_RECORDS FOR THIS EXERCISE:_
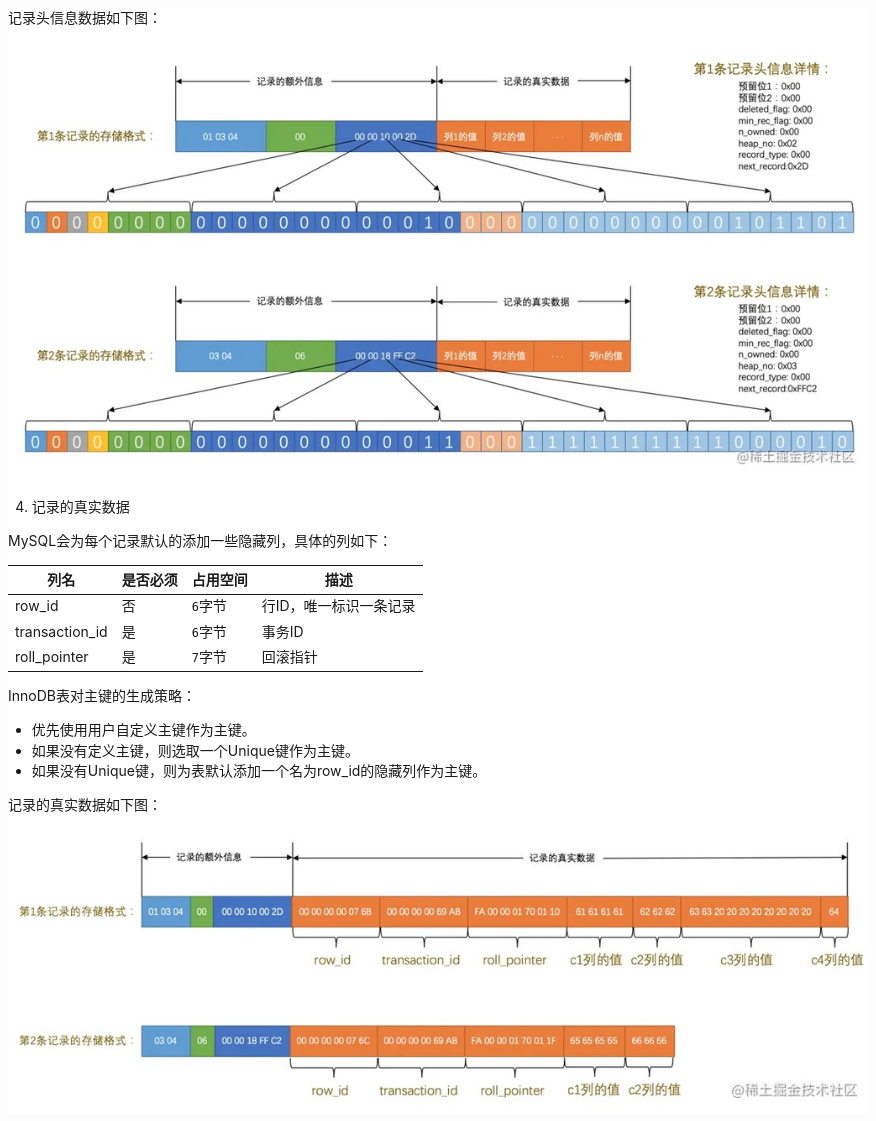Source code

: 记录头信息数据如下图：

![记录头信息数据](./img04/记录头信息数据.png)

4. 记录的真实数据

MySQL会为每个记录默认的添加一些隐藏列，具体的列如下：

| 列名 | 是否必须 | 占用空间 | 描述 |
| -------------- | -------- | -------- | ----------------- |
| row_id         | 否       | `6`字节  | 行ID，唯一标识一条记录 |
| transaction_id | 是       | `6`字节  | 事务ID              |
| roll_pointer   | 是       | `7`字节  | 回滚指针             |

InnoDB表对主键的生成策略：
- 优先使用用户自定义主键作为主键。
- 如果没有定义主键，则选取一个Unique键作为主键。
- 如果没有Unique键，则为表默认添加一个名为row_id的隐藏列作为主键。

记录的真实数据如下图：

![记录的真实数据](./img04/记录的真实数据.jpeg)
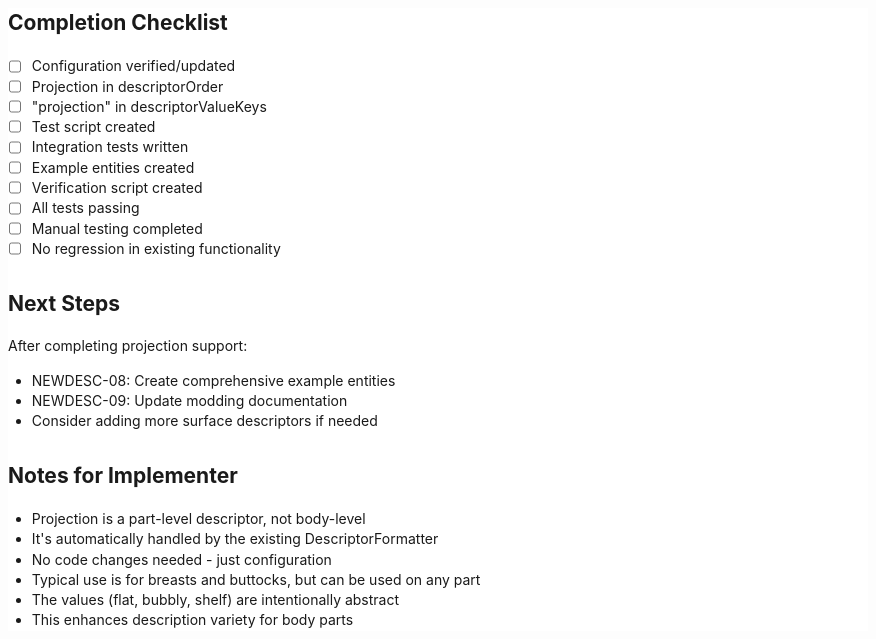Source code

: ## Completion Checklist

- [ ] Configuration verified/updated
- [ ] Projection in descriptorOrder
- [ ] "projection" in descriptorValueKeys
- [ ] Test script created
- [ ] Integration tests written
- [ ] Example entities created
- [ ] Verification script created
- [ ] All tests passing
- [ ] Manual testing completed
- [ ] No regression in existing functionality

## Next Steps

After completing projection support:

- NEWDESC-08: Create comprehensive example entities
- NEWDESC-09: Update modding documentation
- Consider adding more surface descriptors if needed

## Notes for Implementer

- Projection is a part-level descriptor, not body-level
- It's automatically handled by the existing DescriptorFormatter
- No code changes needed - just configuration
- Typical use is for breasts and buttocks, but can be used on any part
- The values (flat, bubbly, shelf) are intentionally abstract
- This enhances description variety for body parts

_DIRECTIONS FOR THIS TASK:_ Word search in the records above: please count the lines holding "NEWDESC" and state the count alone.

_THE ANSWER:_ 2